Abstract

AbstractBleeding disorder of unknown cause (BDUC) is a diagnosis of exclusion after evaluation of plasma coagulation and platelet function. The underlying mechanisms are unclear, but increased fibrinolysis and abnormal clot formation may play a role. All patients with BDUC (n = 375) recorded in the Vienna Bleeding Biobank were analyzed in comparison with healthy controls (HCs; n = 100) in this case-control study. Plasmin generation (PG) parameters were analyzed using calibrated fluorescence detection in citrated plasma samples. Turbidimetric plasma clot formation/lysis of 293 (78%) patients with BDUC and confocal microscopy of clots from representative patients with BDUC (n = 6) and from HCs (n = 9) were assessed. Fibrinolytic factors were measured using commercially available enzyme-linked immunosorbent assays. In the PG analysis, patients with BDUC exhibited lower velocity and peak plasmin levels but a higher endogenous plasmin potential than HCs.
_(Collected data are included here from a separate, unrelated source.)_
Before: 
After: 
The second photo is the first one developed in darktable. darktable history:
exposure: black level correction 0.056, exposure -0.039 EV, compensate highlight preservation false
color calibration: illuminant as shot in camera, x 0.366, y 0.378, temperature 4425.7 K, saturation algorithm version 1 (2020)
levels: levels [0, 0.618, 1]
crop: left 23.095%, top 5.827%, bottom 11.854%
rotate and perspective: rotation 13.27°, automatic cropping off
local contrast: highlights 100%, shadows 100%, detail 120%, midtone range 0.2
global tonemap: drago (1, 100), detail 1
Peak plasmin levels correlated with maximum clot absorbance but not with clot lysis time. Clot absorbance is an indicator of clot fiber density. Confocal microscopy analysis revealed that clots from patients with BDUC had a tendency to have thicker fibers, which negatively correlated with peak plasmin (r = −0.561; P = .030). Peak plasmin correlated weakly with factor XIII, but not with the other fibrinolytic factors (alpha2-antiplasmin, thrombin activatable fibrinolysis inhibitor, or plasminogen activator inhibitor 1) or bleeding severity. A model comprising fibrinogen and parameters of PG yielded high predictive power in discriminating between patients with BDUC and HCs across a fivefold stratified cross validation (80% of data; mean area under the curve [AUC], 0.847). The same model generalized well to unseen data (20% of data; AUC, 0.856). Overall, patients with BDUC counterintuitively exhibited reduced peak plasmin levels, potentially related to altered clot structure.